After a month of experiencing extreme tiredness and rashes, along with an increasingly gaunt complexion and eventually, heart palpitations, Ryan went to visit his GP. However, having a runny nose (which doctors later realised was as a result of his depleted immune system) he was told he simply had a cold.

Putting it down to either stress or flu, Ryan returned to Sheffield, but soon realised something was wrong when he found himself struggling to even make it up his driveway.

With his symptoms worsening, Ryan visited four different walk-in centres in a day, only to be told the same thing each time, that he had a cold. Unsatisfied with the response, he resolutely walked back into one walk-in centre and showed a different doctor his rashes. This time he was immediately booked in for a blood test at Royal Hallamshire Hospital, with the GP paying for his cab to get there. It was only then that he was finally diagnosed with Acute Lymphoblastic Leukaemia.

For the five weeks that followed, Ryan lived in a haematology ward, regularly being pumped with intense chemotherapy and steroid treatment. It was during this time that he was given his prognosis; he had a good chance of remission, but it was going to be a long, arduous treatment plan. The treatment plan was, in fact, three and a half years, with the first nine months involving intense, weekly doses of chemotherapy.

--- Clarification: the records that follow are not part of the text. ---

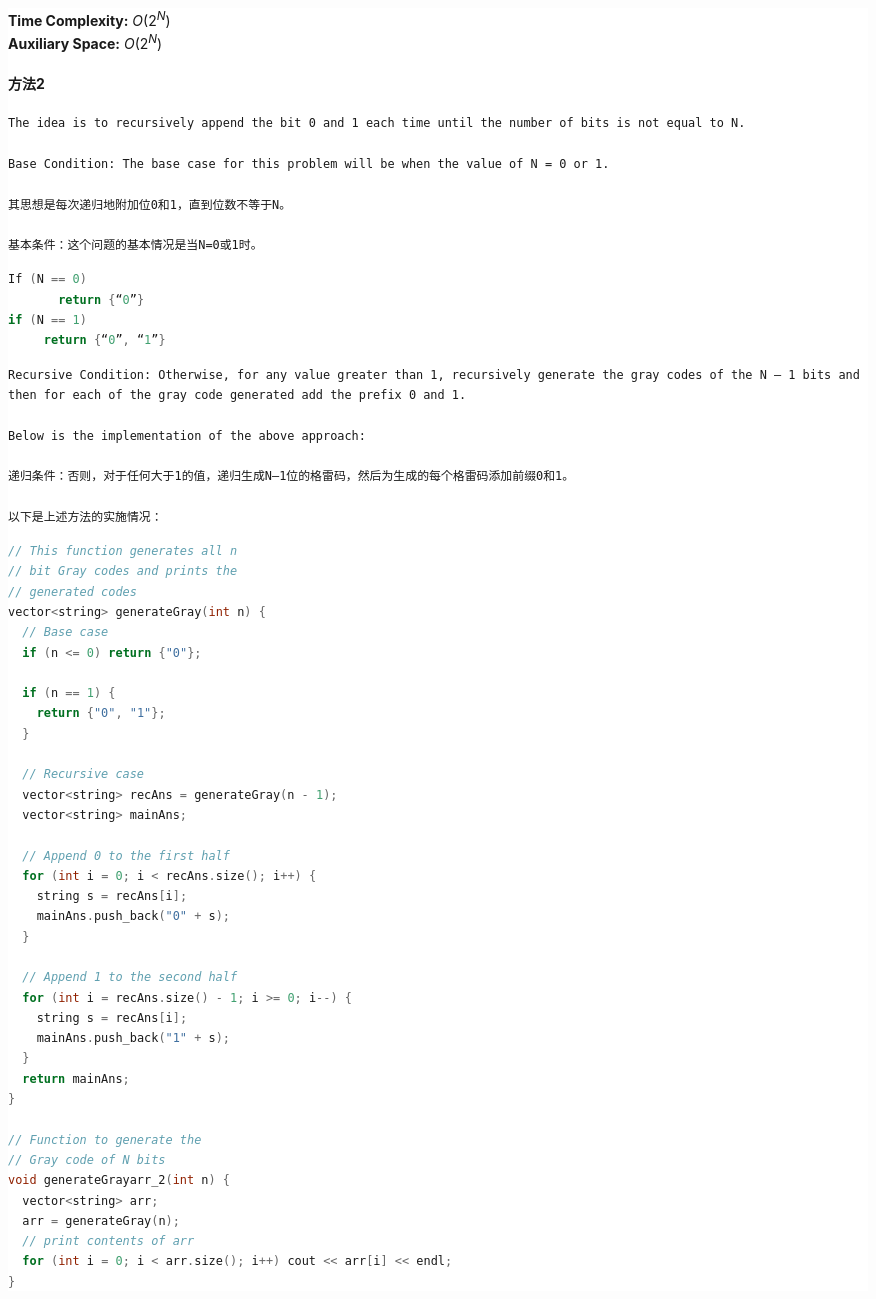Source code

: **Time Complexity:** $O(2 ^N)$  
**Auxiliary Space:** $O(2 ^N )$  

#### 方法2

    The idea is to recursively append the bit 0 and 1 each time until the number of bits is not equal to N.

    Base Condition: The base case for this problem will be when the value of N = 0 or 1.

    其思想是每次递归地附加位0和1，直到位数不等于N。

    基本条件：这个问题的基本情况是当N=0或1时。

```cpp
If (N == 0)
       return {“0”}
if (N == 1)
     return {“0”, “1”}
```

    Recursive Condition: Otherwise, for any value greater than 1, recursively generate the gray codes of the N – 1 bits and then for each of the gray code generated add the prefix 0 and 1.

    Below is the implementation of the above approach:

    递归条件：否则，对于任何大于1的值，递归生成N–1位的格雷码，然后为生成的每个格雷码添加前缀0和1。

    以下是上述方法的实施情况：

```cpp
// This function generates all n
// bit Gray codes and prints the
// generated codes
vector<string> generateGray(int n) {
  // Base case
  if (n <= 0) return {"0"};

  if (n == 1) {
    return {"0", "1"};
  }

  // Recursive case
  vector<string> recAns = generateGray(n - 1);
  vector<string> mainAns;

  // Append 0 to the first half
  for (int i = 0; i < recAns.size(); i++) {
    string s = recAns[i];
    mainAns.push_back("0" + s);
  }

  // Append 1 to the second half
  for (int i = recAns.size() - 1; i >= 0; i--) {
    string s = recAns[i];
    mainAns.push_back("1" + s);
  }
  return mainAns;
}

// Function to generate the
// Gray code of N bits
void generateGrayarr_2(int n) {
  vector<string> arr;
  arr = generateGray(n);
  // print contents of arr
  for (int i = 0; i < arr.size(); i++) cout << arr[i] << endl;
}

```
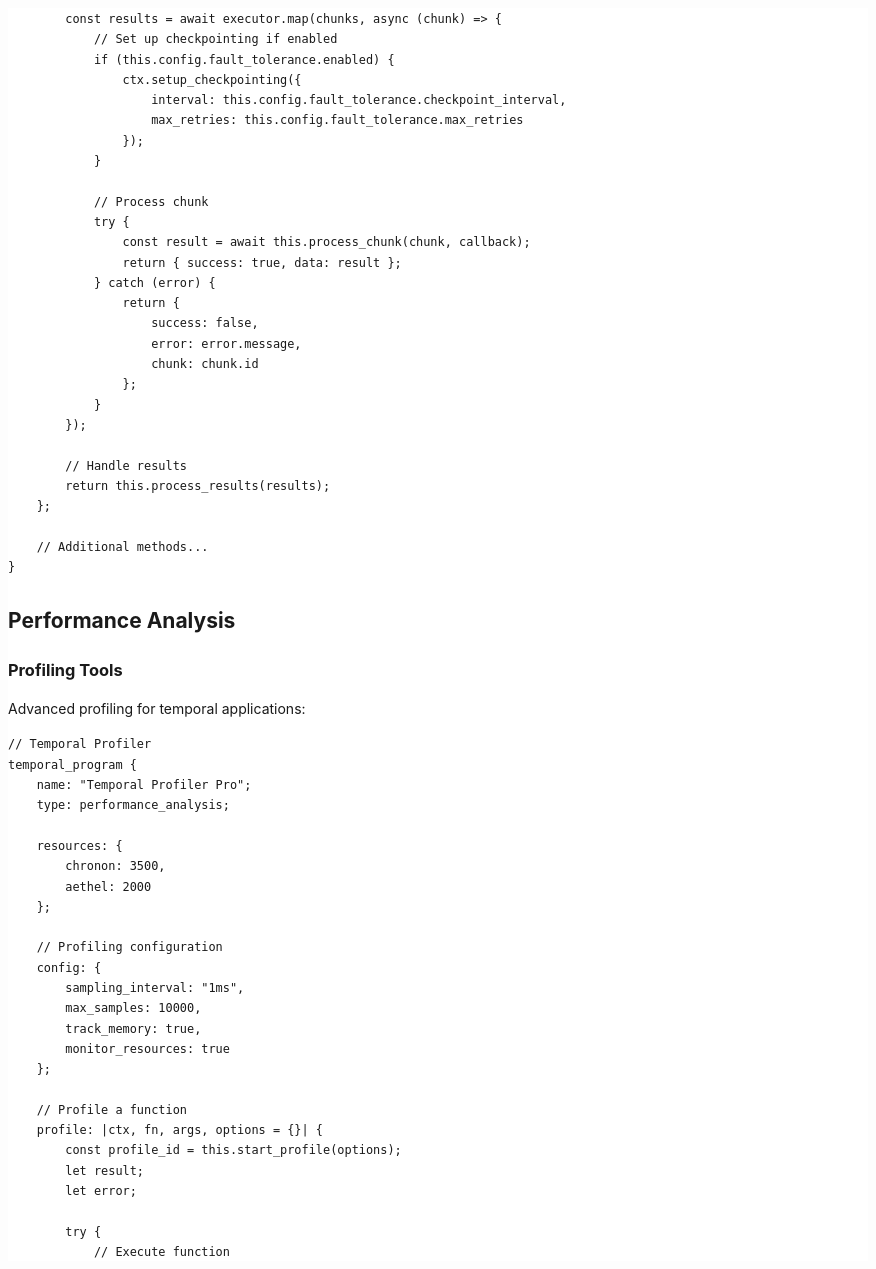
 ```4ever
        const results = await executor.map(chunks, async (chunk) => {
            // Set up checkpointing if enabled
            if (this.config.fault_tolerance.enabled) {
                ctx.setup_checkpointing({
                    interval: this.config.fault_tolerance.checkpoint_interval,
                    max_retries: this.config.fault_tolerance.max_retries
                });
            }
            
            // Process chunk
            try {
                const result = await this.process_chunk(chunk, callback);
                return { success: true, data: result };
            } catch (error) {
                return { 
                    success: false, 
                    error: error.message,
                    chunk: chunk.id
                };
            }
        });
        
        // Handle results
        return this.process_results(results);
    };
    
    // Additional methods...
}
```

## Performance Analysis

### Profiling Tools

Advanced profiling for temporal applications:

```4ever
// Temporal Profiler
temporal_program {
    name: "Temporal Profiler Pro";
    type: performance_analysis;
    
    resources: {
        chronon: 3500,
        aethel: 2000
    };
    
    // Profiling configuration
    config: {
        sampling_interval: "1ms",
        max_samples: 10000,
        track_memory: true,
        monitor_resources: true
    };
    
    // Profile a function
    profile: |ctx, fn, args, options = {}| {
        const profile_id = this.start_profile(options);
        let result;
        let error;
        
        try {
            // Execute function
```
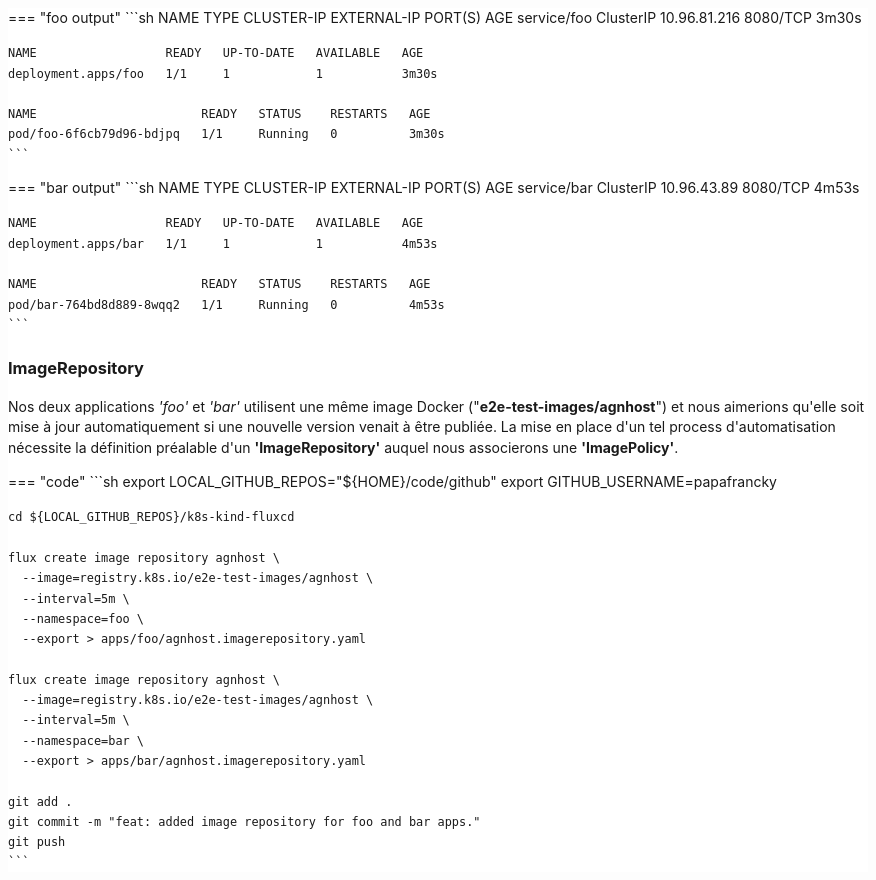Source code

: === "foo output"
    ```sh
    NAME          TYPE        CLUSTER-IP     EXTERNAL-IP   PORT(S)    AGE
    service/foo   ClusterIP   10.96.81.216   <none>        8080/TCP   3m30s
    
    NAME                  READY   UP-TO-DATE   AVAILABLE   AGE
    deployment.apps/foo   1/1     1            1           3m30s
    
    NAME                       READY   STATUS    RESTARTS   AGE
    pod/foo-6f6cb79d96-bdjpq   1/1     Running   0          3m30s
    ```

=== "bar output"
    ```sh
    NAME          TYPE        CLUSTER-IP    EXTERNAL-IP   PORT(S)    AGE
    service/bar   ClusterIP   10.96.43.89   <none>        8080/TCP   4m53s
    
    NAME                  READY   UP-TO-DATE   AVAILABLE   AGE
    deployment.apps/bar   1/1     1            1           4m53s
    
    NAME                       READY   STATUS    RESTARTS   AGE
    pod/bar-764bd8d889-8wqq2   1/1     Running   0          4m53s
    ```


### ImageRepository

Nos deux applications _*'foo'*_ et _*'bar'*_ utilisent une même image Docker ("__e2e-test-images/agnhost__") et nous aimerions qu'elle soit mise à jour automatiquement si une nouvelle version venait à être publiée.
La mise en place d'un tel process d'automatisation nécessite la définition préalable d'un __'ImageRepository'__ auquel nous associerons une __'ImagePolicy'__.

=== "code"
    ```sh
    export LOCAL_GITHUB_REPOS="${HOME}/code/github"
    export GITHUB_USERNAME=papafrancky
    
    cd ${LOCAL_GITHUB_REPOS}/k8s-kind-fluxcd
    
    flux create image repository agnhost \
      --image=registry.k8s.io/e2e-test-images/agnhost \
      --interval=5m \
      --namespace=foo \
      --export > apps/foo/agnhost.imagerepository.yaml

    flux create image repository agnhost \
      --image=registry.k8s.io/e2e-test-images/agnhost \
      --interval=5m \
      --namespace=bar \
      --export > apps/bar/agnhost.imagerepository.yaml

    git add .
    git commit -m "feat: added image repository for foo and bar apps."
    git push
    ```

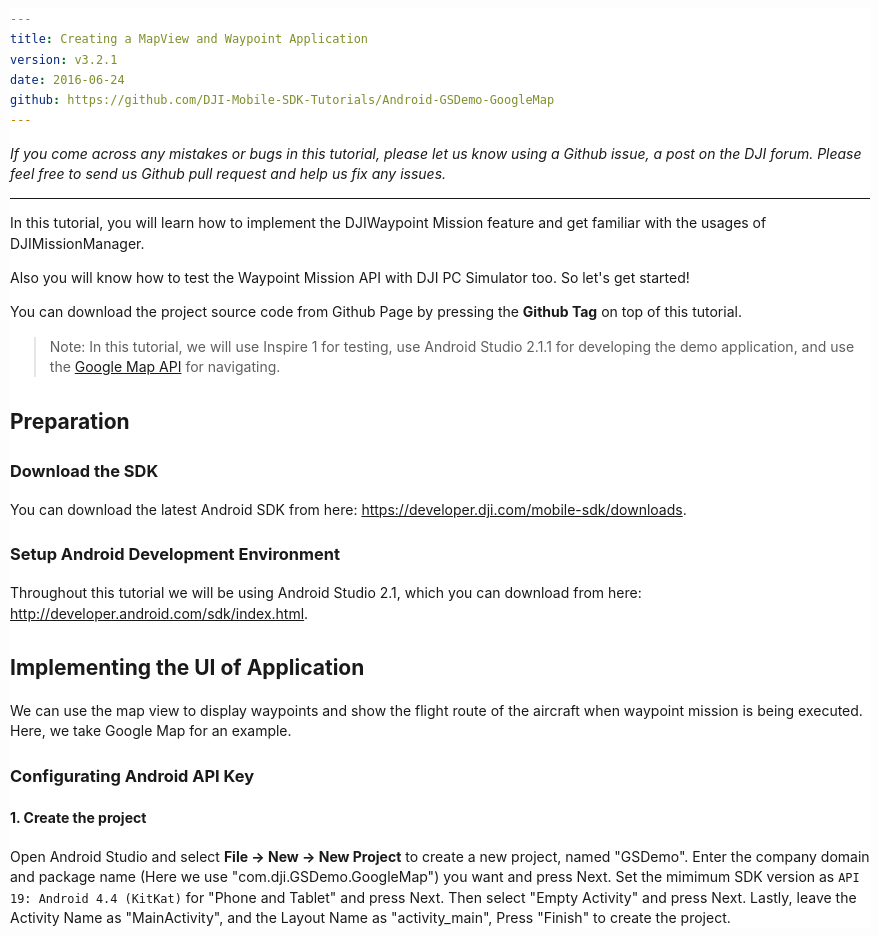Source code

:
 ```yaml
---
title: Creating a MapView and Waypoint Application
version: v3.2.1
date: 2016-06-24
github: https://github.com/DJI-Mobile-SDK-Tutorials/Android-GSDemo-GoogleMap
---
```


*If you come across any mistakes or bugs in this tutorial, please let us know using a Github issue, a post on the DJI forum. Please feel free to send us Github pull request and help us fix any issues.*

---

In this tutorial, you will learn how to implement the DJIWaypoint Mission feature and get familiar with the usages of DJIMissionManager. 

Also you will know how to test the Waypoint Mission API with DJI PC Simulator too. So let's get started!

You can download the project source code from Github Page by pressing the **Github Tag** on top of this tutorial.

> Note: In this tutorial, we will use Inspire 1 for testing, use Android Studio 2.1.1 for developing the demo application, and use the <a href="https://developers.google.com/maps/" target="_blank">Google Map API</a> for navigating.

## Preparation

### Download the SDK

You can download the latest Android SDK from here: <a href="https://developer.dji.com/mobile-sdk/downloads" target="_blank">https://developer.dji.com/mobile-sdk/downloads</a>.

### Setup Android Development Environment
   
  Throughout this tutorial we will be using Android Studio 2.1, which you can download from here: <a href="http://developer.android.com/sdk/index.html" target="_blank">http://developer.android.com/sdk/index.html</a>.

## Implementing the UI of Application

We can use the map view to display waypoints and show the flight route of the aircraft when waypoint mission is being executed. Here, we take Google Map for an example.

### Configurating Android API Key

#### 1. Create the project

 Open Android Studio and select **File -> New -> New Project** to create a new project, named "GSDemo". Enter the company domain and package name (Here we use "com.dji.GSDemo.GoogleMap") you want and press Next. Set the mimimum SDK version as `API 19: Android 4.4 (KitKat)` for "Phone and Tablet" and press Next. Then select "Empty Activity" and press Next. Lastly, leave the Activity Name as "MainActivity", and the Layout Name as "activity_main", Press "Finish" to create the project.
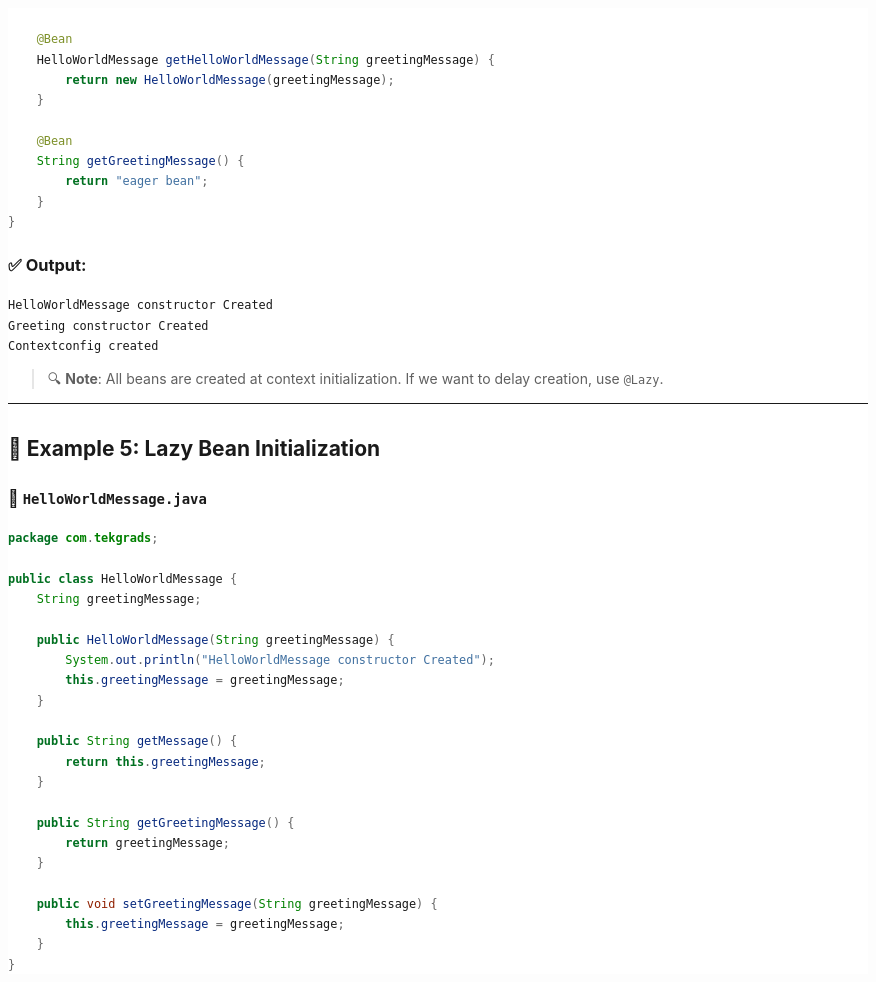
 ```java

    @Bean
    HelloWorldMessage getHelloWorldMessage(String greetingMessage) {
        return new HelloWorldMessage(greetingMessage);
    }

    @Bean
    String getGreetingMessage() {
        return "eager bean";
    }
}
```

### ✅ Output:

```
HelloWorldMessage constructor Created
Greeting constructor Created
Contextconfig created
```

> 🔍 **Note**: All beans are created at context initialization. If we want to delay creation, use `@Lazy`.

---

## 🐢 Example 5: Lazy Bean Initialization

### 📄 `HelloWorldMessage.java`

```java
package com.tekgrads;

public class HelloWorldMessage {
    String greetingMessage;

    public HelloWorldMessage(String greetingMessage) {
        System.out.println("HelloWorldMessage constructor Created");
        this.greetingMessage = greetingMessage;
    }

    public String getMessage() {
        return this.greetingMessage;
    }

    public String getGreetingMessage() {
        return greetingMessage;
    }

    public void setGreetingMessage(String greetingMessage) {
        this.greetingMessage = greetingMessage;
    }
}
```
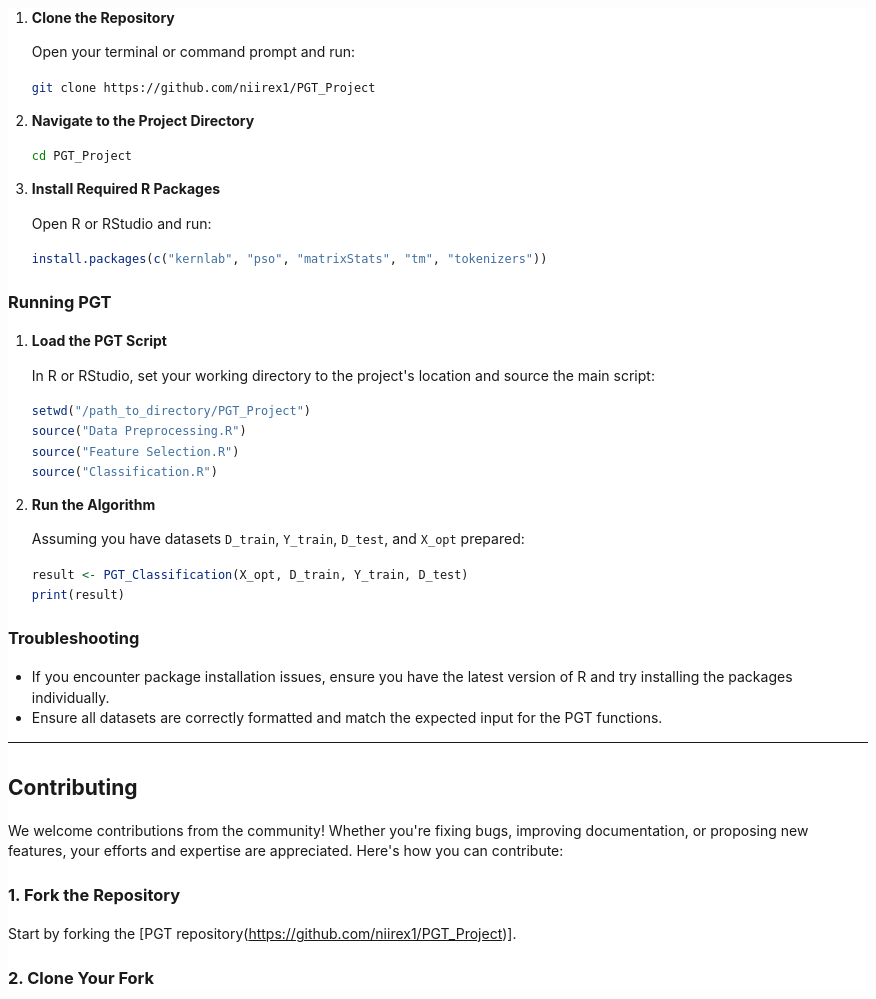 1. **Clone the Repository**

   Open your terminal or command prompt and run:
   ```bash
   git clone https://github.com/niirex1/PGT_Project
   ```

2. **Navigate to the Project Directory**

   ```bash
   cd PGT_Project
   ```

3. **Install Required R Packages**

   Open R or RStudio and run:
   ```R
   install.packages(c("kernlab", "pso", "matrixStats", "tm", "tokenizers"))
   ```

### Running PGT

1. **Load the PGT Script**

   In R or RStudio, set your working directory to the project's location and source the main script:
   ```R
   setwd("/path_to_directory/PGT_Project")
   source("Data Preprocessing.R")
   source("Feature Selection.R")
   source("Classification.R")
   ```

2. **Run the Algorithm**

   Assuming you have datasets `D_train`, `Y_train`, `D_test`, and `X_opt` prepared:
   ```R
   result <- PGT_Classification(X_opt, D_train, Y_train, D_test)
   print(result)
   ```

### Troubleshooting

- If you encounter package installation issues, ensure you have the latest version of R and try installing the packages individually.
- Ensure all datasets are correctly formatted and match the expected input for the PGT functions.

---

## Contributing

We welcome contributions from the community! Whether you're fixing bugs, improving documentation, or proposing new features, your efforts and expertise are appreciated. Here's how you can contribute:

### 1. **Fork the Repository**

Start by forking the [PGT repository(https://github.com/niirex1/PGT_Project)].

### 2. **Clone Your Fork**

In mid-February of 2011, he was discharged from hospital. He remained in Sheffield for a further four weeks, receiving intense chemotherapy medication, before relocating back home with his family and being admitted to Churchill Hospital, Oxford.

Over the next three years, as a result of his treatment, Ryan lost most of his hair, missed his graduation and missed out on travelling. But he remained determined to beat the disease and overcome the physical difficulties he faced as a result of his medication.

Ryan underwent his final treatment in September last year and, aside from a few bouts of pneumonia, his health has remained relatively stable. Unfortunately, the intense steroid treatment he has received has reduced the blood supply to both of his hips, resulting in Avascular Necrosis, or bone death. This has left Ryan permanently disabled, with a worsening left hip which will, one day, need to be replaced.

Ryan’s biggest challenge, however, has been coping mentally; being able to admit he was experiencing mental health issues as he tried to understand his situation.

Now, more than four years on since his diagnosis and one year on from completing his final treatment, Ryan is still in remission. Ryan is now wholly supportive of any activity that helps to raise awareness of blood cancers so that in future, symptoms will be recognised much quicker and diagnoses given much sooner.